When you close on your home, you’ll likely have to pay thousands of dollars above your down payment for closing costs. You may have to pay things like origination fees for your loan, tax stamps, transfer taxes, and certification and recording fees. You normally prepay a few months’ worth of your homeowners insurance and property taxes, too, if you’re setting up an escrow account.

Luckily, if you work with your real estate agent and the mortgage company in advance, you can anticipate these costs while buying a house. In total, these closing costs added an additional $3,200 to our home purchase.

Moving Costs

After you’ve closed on your home, it’s time to move there. Unfortunately, moving isn’t free. Most people have to rent a U-Haul or Penske truck. Then, they load up their belongings, and move them into their new home.

Personally, my wife and I have always gone the cheapest route. We pack our own items, rent a truck, load the truck with the help of our friends and family, and then unload everything into our new home.

Just remember: if you enlist the help of others, make sure to at least get them some pizza and beer to thank them.

This was a relatively low cost item for us, as we were just moving an hour away. Still, it set us back an additional $235.

Renovation Costs

Even if you found the perfect home for you, there will come a time when you want to renovate. It’s just part of home ownership. My wife and I normally buy homes that need a little bit of work, mainly cosmetic. This allows us to get a better deal. That means we budget more for renovations when we are buying a home.

For instance, after moving into our townhouse, we did the following:

  • replaced every light fixture and ceiling fan,
  • replaced old toilets with high-efficiency models,
  • replaced old slab doors with updated six-panel doors,
  • replaced the mismatched door hardware with matching brushed nickel hardware,
  • and repaired some rotting wood on our storage shed.

If you’re considering making changes to your new home, make sure to include those changes in your budget. Renovation items cost us $1,014.

Maintenance Costs

Finally, when you move into a home, it doesn’t magically maintain itself. If you’re used to renting, the landlord likely fixed most issues. Buying a house means that YOU are your own landlord.

You’ll have to keep your new yard maintained. This may mean buying a trimmer or other tools, which cost us $63. Sadly, our lawn was dead when we moved in during the heat of the Florida summer and it cost us $326 to lay sod ourselves. Other miscellaneous landscaping set us back an additional $67.

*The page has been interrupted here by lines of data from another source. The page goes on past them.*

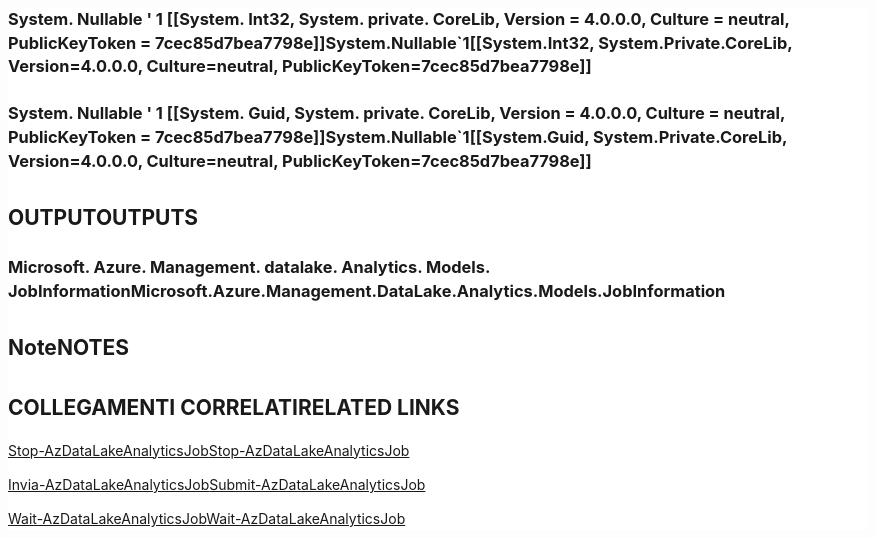 ### <span data-ttu-id="9440b-181">System. Nullable ' 1 [[System. Int32, System. private. CoreLib, Version = 4.0.0.0, Culture = neutral, PublicKeyToken = 7cec85d7bea7798e]]</span><span class="sxs-lookup"><span data-stu-id="9440b-181">System.Nullable\`1[[System.Int32, System.Private.CoreLib, Version=4.0.0.0, Culture=neutral, PublicKeyToken=7cec85d7bea7798e]]</span></span>

### <span data-ttu-id="9440b-182">System. Nullable ' 1 [[System. Guid, System. private. CoreLib, Version = 4.0.0.0, Culture = neutral, PublicKeyToken = 7cec85d7bea7798e]]</span><span class="sxs-lookup"><span data-stu-id="9440b-182">System.Nullable\`1[[System.Guid, System.Private.CoreLib, Version=4.0.0.0, Culture=neutral, PublicKeyToken=7cec85d7bea7798e]]</span></span>

## <span data-ttu-id="9440b-183">OUTPUT</span><span class="sxs-lookup"><span data-stu-id="9440b-183">OUTPUTS</span></span>

### <span data-ttu-id="9440b-184">Microsoft. Azure. Management. datalake. Analytics. Models. JobInformation</span><span class="sxs-lookup"><span data-stu-id="9440b-184">Microsoft.Azure.Management.DataLake.Analytics.Models.JobInformation</span></span>

## <span data-ttu-id="9440b-185">Note</span><span class="sxs-lookup"><span data-stu-id="9440b-185">NOTES</span></span>

## <span data-ttu-id="9440b-186">COLLEGAMENTI CORRELATI</span><span class="sxs-lookup"><span data-stu-id="9440b-186">RELATED LINKS</span></span>

[<span data-ttu-id="9440b-187">Stop-AzDataLakeAnalyticsJob</span><span class="sxs-lookup"><span data-stu-id="9440b-187">Stop-AzDataLakeAnalyticsJob</span></span>](./Stop-AzDataLakeAnalyticsJob.md)

[<span data-ttu-id="9440b-188">Invia-AzDataLakeAnalyticsJob</span><span class="sxs-lookup"><span data-stu-id="9440b-188">Submit-AzDataLakeAnalyticsJob</span></span>](./Submit-AzDataLakeAnalyticsJob.md)

[<span data-ttu-id="9440b-189">Wait-AzDataLakeAnalyticsJob</span><span class="sxs-lookup"><span data-stu-id="9440b-189">Wait-AzDataLakeAnalyticsJob</span></span>](./Wait-AzDataLakeAnalyticsJob.md)


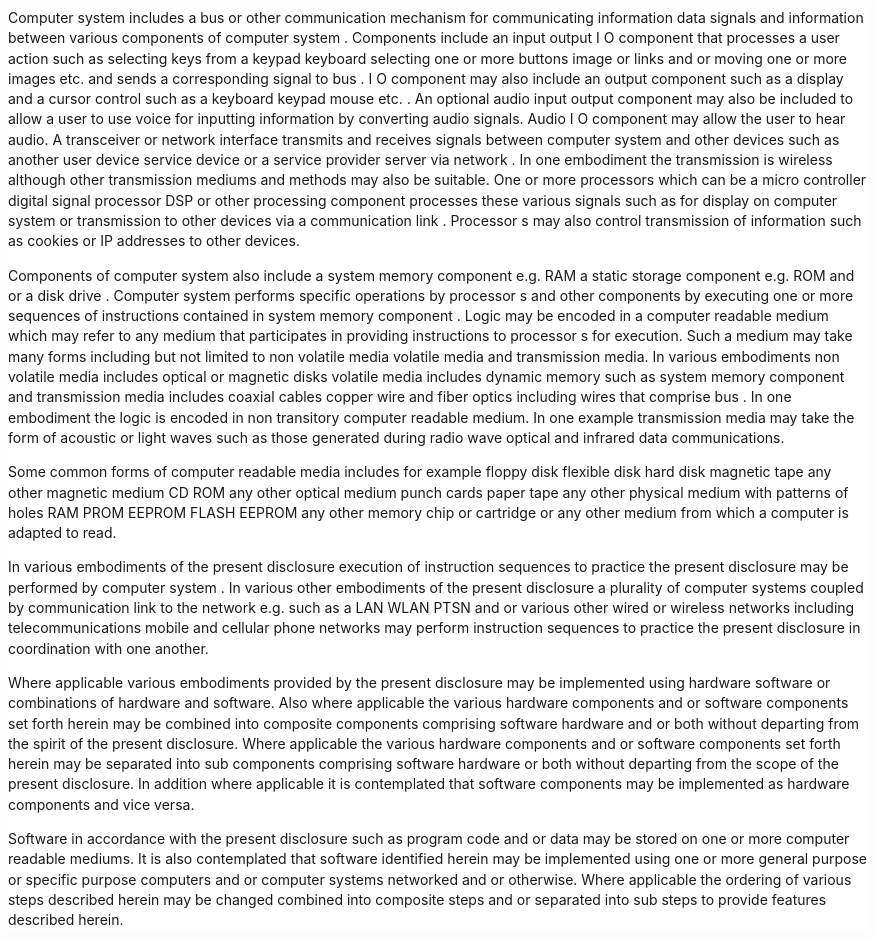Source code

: Computer system includes a bus or other communication mechanism for communicating information data signals and information between various components of computer system . Components include an input output I O component that processes a user action such as selecting keys from a keypad keyboard selecting one or more buttons image or links and or moving one or more images etc. and sends a corresponding signal to bus . I O component may also include an output component such as a display and a cursor control such as a keyboard keypad mouse etc. . An optional audio input output component may also be included to allow a user to use voice for inputting information by converting audio signals. Audio I O component may allow the user to hear audio. A transceiver or network interface transmits and receives signals between computer system and other devices such as another user device service device or a service provider server via network . In one embodiment the transmission is wireless although other transmission mediums and methods may also be suitable. One or more processors which can be a micro controller digital signal processor DSP or other processing component processes these various signals such as for display on computer system or transmission to other devices via a communication link . Processor s may also control transmission of information such as cookies or IP addresses to other devices.

Components of computer system also include a system memory component e.g. RAM a static storage component e.g. ROM and or a disk drive . Computer system performs specific operations by processor s and other components by executing one or more sequences of instructions contained in system memory component . Logic may be encoded in a computer readable medium which may refer to any medium that participates in providing instructions to processor s for execution. Such a medium may take many forms including but not limited to non volatile media volatile media and transmission media. In various embodiments non volatile media includes optical or magnetic disks volatile media includes dynamic memory such as system memory component and transmission media includes coaxial cables copper wire and fiber optics including wires that comprise bus . In one embodiment the logic is encoded in non transitory computer readable medium. In one example transmission media may take the form of acoustic or light waves such as those generated during radio wave optical and infrared data communications.

Some common forms of computer readable media includes for example floppy disk flexible disk hard disk magnetic tape any other magnetic medium CD ROM any other optical medium punch cards paper tape any other physical medium with patterns of holes RAM PROM EEPROM FLASH EEPROM any other memory chip or cartridge or any other medium from which a computer is adapted to read.

In various embodiments of the present disclosure execution of instruction sequences to practice the present disclosure may be performed by computer system . In various other embodiments of the present disclosure a plurality of computer systems coupled by communication link to the network e.g. such as a LAN WLAN PTSN and or various other wired or wireless networks including telecommunications mobile and cellular phone networks may perform instruction sequences to practice the present disclosure in coordination with one another.

Where applicable various embodiments provided by the present disclosure may be implemented using hardware software or combinations of hardware and software. Also where applicable the various hardware components and or software components set forth herein may be combined into composite components comprising software hardware and or both without departing from the spirit of the present disclosure. Where applicable the various hardware components and or software components set forth herein may be separated into sub components comprising software hardware or both without departing from the scope of the present disclosure. In addition where applicable it is contemplated that software components may be implemented as hardware components and vice versa.

Software in accordance with the present disclosure such as program code and or data may be stored on one or more computer readable mediums. It is also contemplated that software identified herein may be implemented using one or more general purpose or specific purpose computers and or computer systems networked and or otherwise. Where applicable the ordering of various steps described herein may be changed combined into composite steps and or separated into sub steps to provide features described herein.
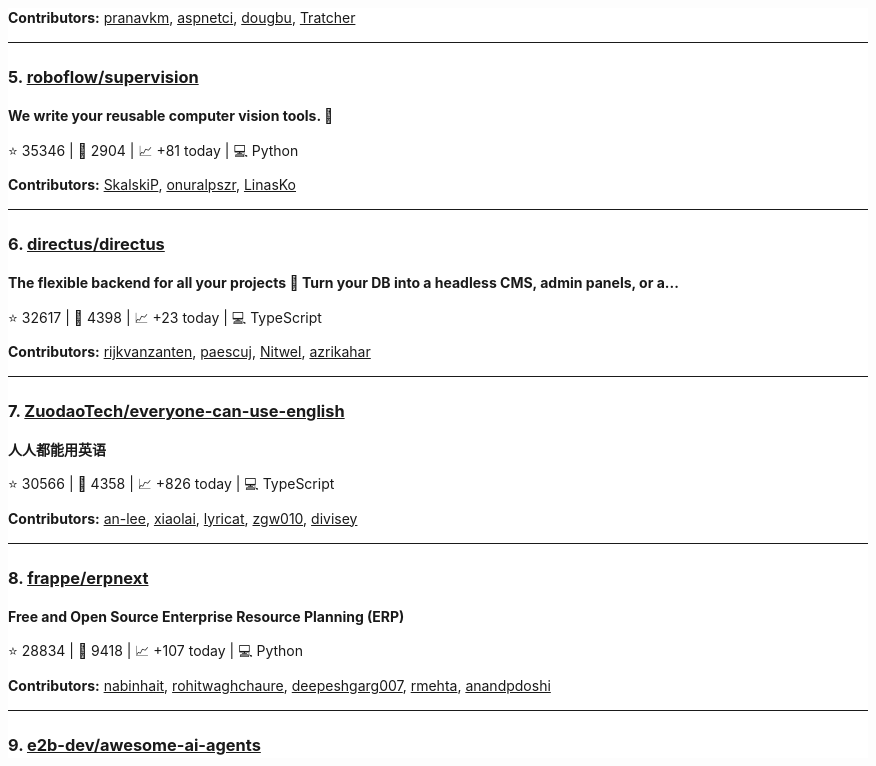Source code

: **Contributors:** [pranavkm](https://github.com/pranavkm), [aspnetci](https://github.com/aspnetci), [dougbu](https://github.com/dougbu), [Tratcher](https://github.com/Tratcher)

---

### 5. [roboflow/supervision](https://github.com/roboflow/supervision)

**We write your reusable computer vision tools. 💜**

⭐ 35346 | 🍴 2904 | 📈 +81 today | 💻 Python

**Contributors:** [SkalskiP](https://github.com/SkalskiP), [onuralpszr](https://github.com/onuralpszr), [LinasKo](https://github.com/LinasKo)

---

### 6. [directus/directus](https://github.com/directus/directus)

**The flexible backend for all your projects 🐰 Turn your DB into a headless CMS, admin panels, or a...**

⭐ 32617 | 🍴 4398 | 📈 +23 today | 💻 TypeScript

**Contributors:** [rijkvanzanten](https://github.com/rijkvanzanten), [paescuj](https://github.com/paescuj), [Nitwel](https://github.com/Nitwel), [azrikahar](https://github.com/azrikahar)

---

### 7. [ZuodaoTech/everyone-can-use-english](https://github.com/ZuodaoTech/everyone-can-use-english)

**人人都能用英语**

⭐ 30566 | 🍴 4358 | 📈 +826 today | 💻 TypeScript

**Contributors:** [an-lee](https://github.com/an-lee), [xiaolai](https://github.com/xiaolai), [lyricat](https://github.com/lyricat), [zgw010](https://github.com/zgw010), [divisey](https://github.com/divisey)

---

### 8. [frappe/erpnext](https://github.com/frappe/erpnext)

**Free and Open Source Enterprise Resource Planning (ERP)**

⭐ 28834 | 🍴 9418 | 📈 +107 today | 💻 Python

**Contributors:** [nabinhait](https://github.com/nabinhait), [rohitwaghchaure](https://github.com/rohitwaghchaure), [deepeshgarg007](https://github.com/deepeshgarg007), [rmehta](https://github.com/rmehta), [anandpdoshi](https://github.com/anandpdoshi)

---

### 9. [e2b-dev/awesome-ai-agents](https://github.com/e2b-dev/awesome-ai-agents)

Basically, if something breaks, you’ll have to fix it, pay someone else to fix it, or pay to replace it.

We had two appliances that needed to be updated when we moved in. We replaced the clothes dryer and the microwave at a cost of $685.

These things add up over time, so make sure you add a line item to your budget for maintenance. If you don’t use the money one month, make sure to save it. You never know when your air conditioner will need a $3,000 replacement. Buying a house requires longer term investment than renting.

Home ownership can be an awesome accomplishment. Just make sure you’re buying a home with your eyes wide open. In the first year after we bought our townhouse, we paid an additional $7,977 in home-related costs. That’s more than 10 percent of the purchase price of our home!

While our example may be extreme, sometimes the additional costs make home ownership seem much less attractive than just paying the rent every month.